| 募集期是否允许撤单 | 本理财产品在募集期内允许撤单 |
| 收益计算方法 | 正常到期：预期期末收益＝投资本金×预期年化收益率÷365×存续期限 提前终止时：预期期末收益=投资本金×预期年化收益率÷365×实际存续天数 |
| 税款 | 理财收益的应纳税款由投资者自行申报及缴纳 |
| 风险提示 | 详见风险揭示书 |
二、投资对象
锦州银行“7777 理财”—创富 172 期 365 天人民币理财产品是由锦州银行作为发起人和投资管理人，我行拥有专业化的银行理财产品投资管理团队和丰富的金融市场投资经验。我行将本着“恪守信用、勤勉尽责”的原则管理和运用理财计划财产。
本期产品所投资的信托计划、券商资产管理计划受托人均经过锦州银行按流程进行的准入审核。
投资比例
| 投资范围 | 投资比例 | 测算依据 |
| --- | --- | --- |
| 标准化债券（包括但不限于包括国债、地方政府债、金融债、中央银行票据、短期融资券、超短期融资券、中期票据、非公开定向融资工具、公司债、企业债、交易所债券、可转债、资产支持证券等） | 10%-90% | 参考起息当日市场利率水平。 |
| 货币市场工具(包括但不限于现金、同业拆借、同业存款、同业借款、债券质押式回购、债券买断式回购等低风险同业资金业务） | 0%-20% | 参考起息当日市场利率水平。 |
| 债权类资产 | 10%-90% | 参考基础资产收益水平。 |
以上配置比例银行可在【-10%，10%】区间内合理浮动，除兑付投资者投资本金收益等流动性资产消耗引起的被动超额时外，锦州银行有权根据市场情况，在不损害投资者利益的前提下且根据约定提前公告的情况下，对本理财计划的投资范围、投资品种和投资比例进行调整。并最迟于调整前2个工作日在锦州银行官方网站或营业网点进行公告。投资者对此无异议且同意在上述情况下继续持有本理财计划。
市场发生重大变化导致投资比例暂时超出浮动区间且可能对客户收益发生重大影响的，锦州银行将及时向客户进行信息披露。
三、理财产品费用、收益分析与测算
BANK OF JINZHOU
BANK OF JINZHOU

==

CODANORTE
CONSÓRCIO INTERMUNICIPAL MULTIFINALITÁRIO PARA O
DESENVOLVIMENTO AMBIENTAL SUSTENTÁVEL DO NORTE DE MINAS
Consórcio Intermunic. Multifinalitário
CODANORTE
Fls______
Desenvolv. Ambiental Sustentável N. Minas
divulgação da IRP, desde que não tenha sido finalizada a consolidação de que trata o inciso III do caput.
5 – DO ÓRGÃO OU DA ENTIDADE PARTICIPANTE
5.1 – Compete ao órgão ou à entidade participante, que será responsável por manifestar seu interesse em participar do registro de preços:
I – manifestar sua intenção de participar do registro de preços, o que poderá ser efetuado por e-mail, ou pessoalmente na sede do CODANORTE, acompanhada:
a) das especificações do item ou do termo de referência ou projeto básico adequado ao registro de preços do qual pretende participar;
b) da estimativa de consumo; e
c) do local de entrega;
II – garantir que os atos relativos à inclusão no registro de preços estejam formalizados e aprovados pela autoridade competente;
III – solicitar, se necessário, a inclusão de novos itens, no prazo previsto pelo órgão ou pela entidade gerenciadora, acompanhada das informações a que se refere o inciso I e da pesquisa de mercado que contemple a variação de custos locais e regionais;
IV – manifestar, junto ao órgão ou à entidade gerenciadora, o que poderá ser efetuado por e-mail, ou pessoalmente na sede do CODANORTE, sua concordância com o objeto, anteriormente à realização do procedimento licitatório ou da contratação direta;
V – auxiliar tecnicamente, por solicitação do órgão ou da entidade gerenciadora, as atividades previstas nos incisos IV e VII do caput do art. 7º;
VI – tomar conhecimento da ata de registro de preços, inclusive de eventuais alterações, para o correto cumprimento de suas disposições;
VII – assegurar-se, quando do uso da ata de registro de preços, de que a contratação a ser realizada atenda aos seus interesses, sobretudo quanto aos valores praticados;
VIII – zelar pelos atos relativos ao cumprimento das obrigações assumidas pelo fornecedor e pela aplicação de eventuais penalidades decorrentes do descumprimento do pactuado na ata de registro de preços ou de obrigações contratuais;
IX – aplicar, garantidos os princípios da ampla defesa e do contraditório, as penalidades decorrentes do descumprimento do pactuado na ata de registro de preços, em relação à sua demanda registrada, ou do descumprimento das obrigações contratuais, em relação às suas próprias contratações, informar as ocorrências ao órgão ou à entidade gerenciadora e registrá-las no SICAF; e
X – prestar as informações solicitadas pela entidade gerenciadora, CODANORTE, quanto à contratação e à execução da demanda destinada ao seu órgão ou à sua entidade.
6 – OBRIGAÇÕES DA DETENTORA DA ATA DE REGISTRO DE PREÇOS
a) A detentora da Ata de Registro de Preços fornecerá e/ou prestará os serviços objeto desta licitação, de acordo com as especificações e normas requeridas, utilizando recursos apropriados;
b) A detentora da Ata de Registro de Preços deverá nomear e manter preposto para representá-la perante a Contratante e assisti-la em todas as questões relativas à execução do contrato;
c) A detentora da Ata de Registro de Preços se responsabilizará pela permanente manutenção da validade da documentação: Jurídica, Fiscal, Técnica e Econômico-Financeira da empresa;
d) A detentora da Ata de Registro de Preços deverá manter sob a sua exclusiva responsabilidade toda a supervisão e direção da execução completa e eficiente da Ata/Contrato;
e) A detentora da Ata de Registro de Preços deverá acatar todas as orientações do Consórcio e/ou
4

# EXERCISE DESCRIPTION
In the data, how many lines hold the word "eventuais"? State that number alone.

# EXERCISE RESPONSE
2